# my sentra pimped out.



## Levi (Jul 18, 2005)

hey guys this is what my sentra looks like
http://www.nissanperformancemag.com/january99/images/rob_s_car_pic_3.jpg

this is what it will look like with the erubuni 131 body kit
http://www.**************.com/module.php?act=kp&line=Erebuni 131&cid=Ni91Sentra&brand=Erebuni

thats with a front spoiler, a sidress, and an apron.
do you think that change is worth $521 ???


----------



## Levi (Jul 18, 2005)

what color do you think looks the best on top of maroon? 
black?


----------



## xt_out (Jun 23, 2003)

u shldnt spend it on cosmetics, you should spend it on performance mods. get an intake atleast


----------



## bumpin_sentra (May 29, 2002)

first off dont order it from andys auto sports 

i got the drift kit there 

my front end was 3 inchs too long 
my side skirts were for a 4 door car and mine is a 2 door car 
my body shop man had a hell of a time


----------



## RBI*04 (Sep 10, 2004)

"No body-kits required."


----------



## Levi (Jul 18, 2005)

it would make it look better


----------



## pimpride (Mar 28, 2005)

Please do us all a favor and get the Stillen body kit, if you really have your mind set on getting one! http://www.stillen.com/Sportscars_detail.asp?cat=3&subcat=149&Brand=&id=20495&page=1

It flows alot better with the car...


----------



## Levi (Jul 18, 2005)

hey, thanks for the link


----------



## CuLTclasSiC (Jul 27, 2005)

No no no dont do the drifter kit unless you plan on going to put your car into shows because its extream...go with a sunny bumper if you want to spend alot of money.


----------



## ak47m203 (Apr 24, 2005)

performance... be a sleeper. basic mods headers intake cat back new set of light wheels no chrome pls. how much will it cost for that bodykit?


----------

Photos of people with keypoints:
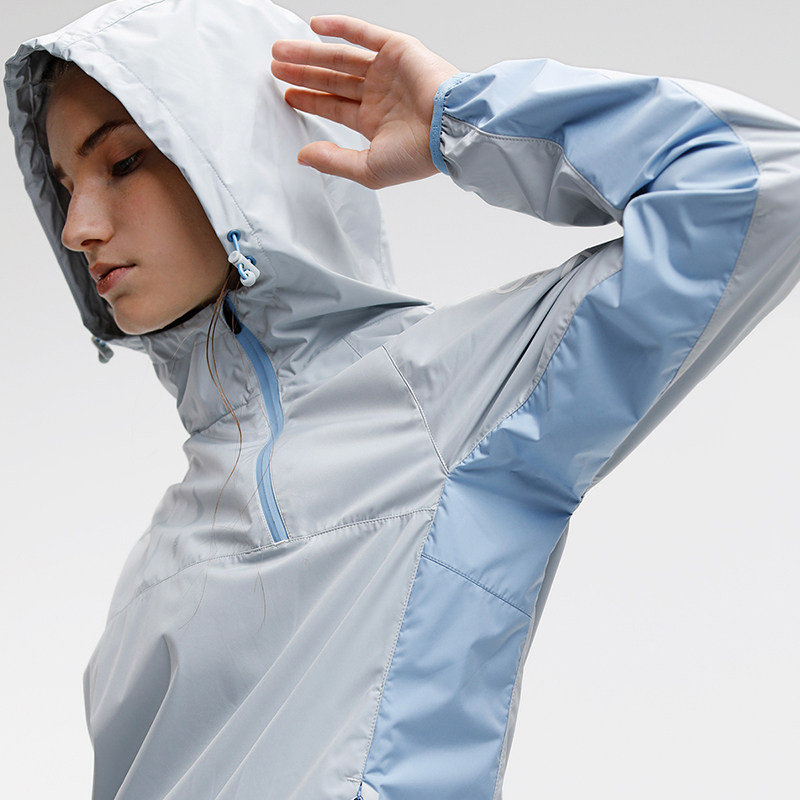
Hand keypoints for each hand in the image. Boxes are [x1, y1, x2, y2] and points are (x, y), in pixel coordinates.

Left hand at [271, 15, 459, 188]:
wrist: (449, 129)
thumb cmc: (418, 155)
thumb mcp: (368, 168)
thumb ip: (334, 162)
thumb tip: (303, 156)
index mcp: (374, 121)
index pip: (334, 106)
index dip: (309, 100)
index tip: (287, 94)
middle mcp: (379, 95)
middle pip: (332, 80)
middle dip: (303, 73)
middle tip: (275, 67)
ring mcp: (387, 71)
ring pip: (340, 58)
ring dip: (310, 53)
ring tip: (281, 51)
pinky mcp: (397, 50)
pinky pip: (363, 34)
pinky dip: (339, 27)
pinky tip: (314, 26)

## [EXERCISE OBJECTIVE]
Please duplicate the part of the forum thread that opens with the words containing "# my sentra" and closes with "worth $521 ???". The records are separate from the forum thread and unrelated to it.

## [ANSWER TO THE EXERCISE]
# my sentra pimped out.



## Levi (Jul 18, 2005)

hey guys this is what my sentra looks like
http://www.nissanperformancemag.com/january99/images/rob_s_car_pic_3.jpg

this is what it will look like with the erubuni 131 body kit
http://www.**************.com/module.php?act=kp&line=Erebuni 131&cid=Ni91Sentra&brand=Erebuni

thats with a front spoiler, a sidress, and an apron.
do you think that change is worth $521 ???